Dede Korkut hikayeleri, 15’inci yüzyılda kaleme alınmıştır. Bugün anlamakta biraz zorlandığımız bir Türkçedir ve Arap harfleri ile yazıya aktarılmıştır. Arapça değildir yani. O dönemde okuma yazma oranlarının da çok düşük seviyelerde olduğunu söylemeden geçmeyelim. Resmi yazışmalar…
Mevlana da eserlerini Türkçe değil, Farsça yazmıştır.
Arapça, İngilizce ve Fransızca gibi bambaşka bir dildir. Her Arap harfi ile yazılan yazı da Arapça olmak zorunda değildir. İstenirse İngilizce ve Fransızca bile ‘eksikleri ile birlikte’ Arap harfleri ile yazılabilir.

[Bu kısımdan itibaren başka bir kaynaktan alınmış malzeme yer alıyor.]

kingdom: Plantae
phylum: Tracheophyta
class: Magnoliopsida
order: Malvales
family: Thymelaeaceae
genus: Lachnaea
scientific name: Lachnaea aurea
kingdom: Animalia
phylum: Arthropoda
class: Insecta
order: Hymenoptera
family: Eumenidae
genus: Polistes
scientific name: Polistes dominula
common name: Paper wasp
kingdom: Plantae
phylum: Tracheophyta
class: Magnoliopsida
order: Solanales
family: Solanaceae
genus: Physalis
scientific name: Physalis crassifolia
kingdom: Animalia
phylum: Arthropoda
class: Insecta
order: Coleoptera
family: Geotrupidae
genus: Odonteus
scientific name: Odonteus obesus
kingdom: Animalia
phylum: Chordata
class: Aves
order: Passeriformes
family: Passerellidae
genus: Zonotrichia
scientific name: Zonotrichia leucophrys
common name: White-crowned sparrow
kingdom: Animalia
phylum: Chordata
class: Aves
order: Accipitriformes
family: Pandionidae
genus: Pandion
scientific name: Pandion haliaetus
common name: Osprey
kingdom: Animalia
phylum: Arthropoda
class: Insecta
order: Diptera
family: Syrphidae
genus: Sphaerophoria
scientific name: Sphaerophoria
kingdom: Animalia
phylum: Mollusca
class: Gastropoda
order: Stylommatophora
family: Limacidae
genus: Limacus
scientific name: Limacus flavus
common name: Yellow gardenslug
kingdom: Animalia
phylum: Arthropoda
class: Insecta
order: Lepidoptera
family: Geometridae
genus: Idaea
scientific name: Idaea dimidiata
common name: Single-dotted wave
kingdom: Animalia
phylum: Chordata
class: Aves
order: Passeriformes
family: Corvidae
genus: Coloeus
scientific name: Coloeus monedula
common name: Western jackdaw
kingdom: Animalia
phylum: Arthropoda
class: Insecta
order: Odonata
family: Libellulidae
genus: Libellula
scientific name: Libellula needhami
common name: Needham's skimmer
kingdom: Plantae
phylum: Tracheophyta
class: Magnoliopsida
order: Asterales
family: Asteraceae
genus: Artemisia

Şurası bir gerçek ki diller, sabit ve durağan bir yapıya sahip değildir. Yani sürekli bir değişim ve etkileşim içindedir. Biz bugün nasıl Göktürk dönemi Türkçesini anlayamıyorsak, Araplar da ‘nüzul’ dönemi adı verilen Kur’an-ı Kerim’in vahyedildiği dönemin Arapçasını anlayamıyorlar.
Sanmayın ki tüm Araplar, Kur’an-ı Kerim’i rahatlıkla anlayabiliyorlar. Araplarda da Suriye, Arabistan ve Mısır Arapçası gibi lehçe, şive ve ağız farklılıkları var. Ülkelerde konuşulan Arapça ile yazı dili Arapçası aynı değil. Örneğin, Türkiye’de yaşayan Arap kökenliler de El Cezire veya TRT Arapça’daki dili tam olarak anlayamıyorlar.
Osmanlı döneminin son yıllarında yazı dilinin değiştirilmesi tartışmaları yaşanmıştır. Çünkü Arap harfleri, Türkçe ses yapısını karşılamamaktadır. Türkçe, ünlü (sesli) seslere dayalı bir ses iken Arap alfabesinde bu sesleri karşılayan işaretler yoktur.
Arap alfabesinde büyük ve küçük harf ayrımı da yoktur. Bazen Arapça yayın yapan kanallara bakıyorum; noktalama işaretleri de kullanmıyorlar.
Osmanlı döneminde Arap harfleri ile kaleme alınan (ki bunların çoğu dini içeriklidir) kitap da bugün Latin alfabesine çevrilmiştir. Ayrıca Latin alfabesinin de eski Sümer dili, İbranice ve Aramice gibi Arapçanın kökeni ya da komşusu olan dillerden evrildiği bilinir.
Yaşayan Araplar da Kur’an-ı Kerim’i tefsir (yorum) yazılarla anlayabilmektedirler. ‘Büyük/yüce Kitap’ anlamındaki Kur’ân-ı Kerim, İslam alimleri tarafından asırlardan bu yana yorumlanmakta, tek bir yorum üstünde bir araya gelememektedirler.
Belki başka bir yazıda yine bu konuyu ele alırım ama özetle Arap harflerini okumasını öğrendiğimizde ne Arapça’yı öğrenmiş oluruz ne de Kur’an-ı Kerim’i anlamış oluruz! Bu iş, öyle 40-50 saatte öğrenilecek gibi değildir.
Yazı biraz uzadı, farkındayım ama daha kısa da yazamadım ki!